What kind of consistency does it take to be able to keep the interest going with your followers?

I would say, uploading something or having the activity at least once every other day. Some people have success by putting daily updates in their stories. A lot of potters do that. Where they will upload what they are doing, where they pieces are in the kiln firing, all those things in the stories, because a lot of people view that rather than photos that are uploaded. I would say every other day. Some people do it every day but consistency, high frequency, helps grow the fan base. And providing different elements of the process, even if it’s a different angle of a piece. I myself, I primarily make mugs, really simple, each one can have a different angle, can have a different look, can have a different glaze that comes out just so choice that needs to be featured. Consistency, high frequency, is really good and communicating with your fans.

When you unload the kiln do you take photos and backlog a schedule for every other day so you are not having to take a picture and post it but instead you have a backlog in your phone that you can go through?

Good question. And it didn’t used to because I didn’t have that much coming out of the kiln but now I do. I will take many photos, especially if they are unique and there is something special about them. You know, say there is a theme about a batch that comes out, maybe I will throw them out on one load so people can see different types of techniques that were used if that interests them. Oftentimes like today, I took a photo of a mug maybe a week ago but I did that because I know it made it’s way to it’s new home and I took a photo so they could see it and that’s just a way to interact.

How often do you let people know that a piece is available to be sold? Do you do that every time you post a piece? How often do you do it?

Well, that’s the thing. I would say 95 percent of my pieces are bought before they are even made. So it’s a weird thing. So I will post something and someone will say, Hey, I love this. Is it for sale? And I say it’s not but I can make you one just like it.

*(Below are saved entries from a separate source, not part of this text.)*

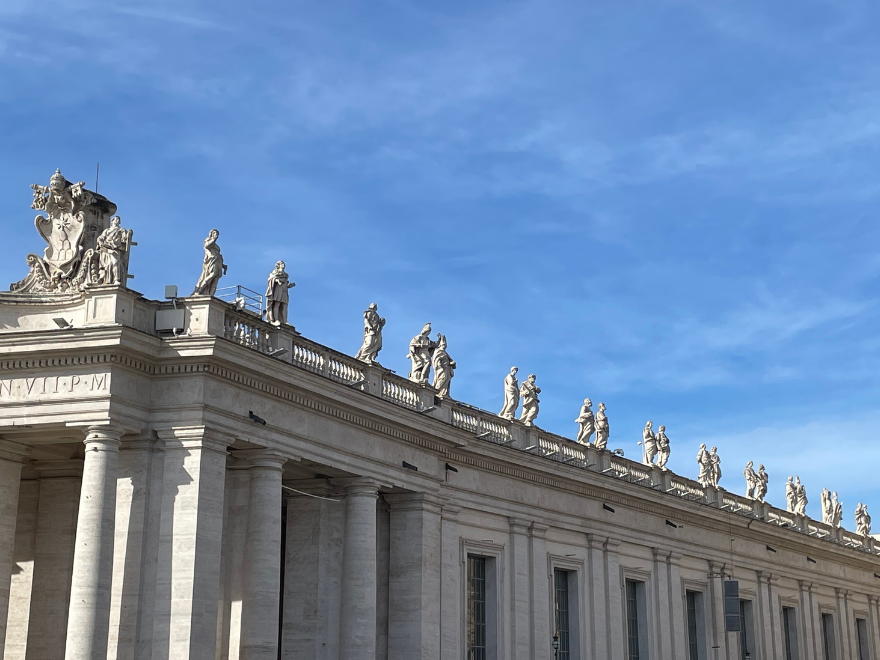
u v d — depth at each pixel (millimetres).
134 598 38531
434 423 50938
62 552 43281
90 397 38500
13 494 41125
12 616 43094
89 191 42531
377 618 50188
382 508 51375
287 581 47594
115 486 38344
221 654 42219
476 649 54406
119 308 39219
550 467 59406
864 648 94500
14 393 39312
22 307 41250
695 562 72562
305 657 46469
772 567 81250
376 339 49688
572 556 61188
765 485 84062
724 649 73125
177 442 39469
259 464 42188
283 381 42531
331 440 45469
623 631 63812
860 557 93500
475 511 54969
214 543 39344
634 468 68312
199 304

And they say, Okay, great. So we communicate through direct message or whatever and that person purchases that mug or something that will be very much like it and it will be out in like a month. A lot of potters what they do is they build a batch of 12 or 24 and announce to all of their followers that they have a bunch available and then they sell them like that. But at this time, where I am at, I do it a little different and it’s working out.

What’s the mechanics of the sales? How do they get money from their bank account to your bank account?

Primarily through Venmo or Paypal. But I have had a couple of people that don’t use either. They send me checks or whatever. Pretty much everyone uses either one of those two.

Because most of your sales are pre-sales do you ever feel pressure to get in the studio and to your buyers?

I do sometimes. But because I am a small batch potter, like right now I am making a certain style and I will change it up every now and again and when that change happens I have a bunch of new people saying, Hey, that’s different, I would love one of those too. And these are all previous buyers. These are people who are just collecting the mugs. So I feel it sometimes but the level that I am at and the way I’ve set up timing and spread out making mugs and stuff like that, I still get a lot of enjoyment of just throwing a piece and seeing where it’s going to go. Seeing if it’s going to be big and fat or seeing if it’s going to be narrow, or how it’s going to be with a different type of clay or different type of glaze, so I’m fortunate to have my followers be very flexible because I will make something that’s different than what they anticipated and I will say, Hey this is what came out for you. And they will say, I love it, fantastic. Even if it’s different so it’s been working out. Every now and again there is some pressure especially if a lot of orders come in. I’m kind of chill too, I try to keep things stress free.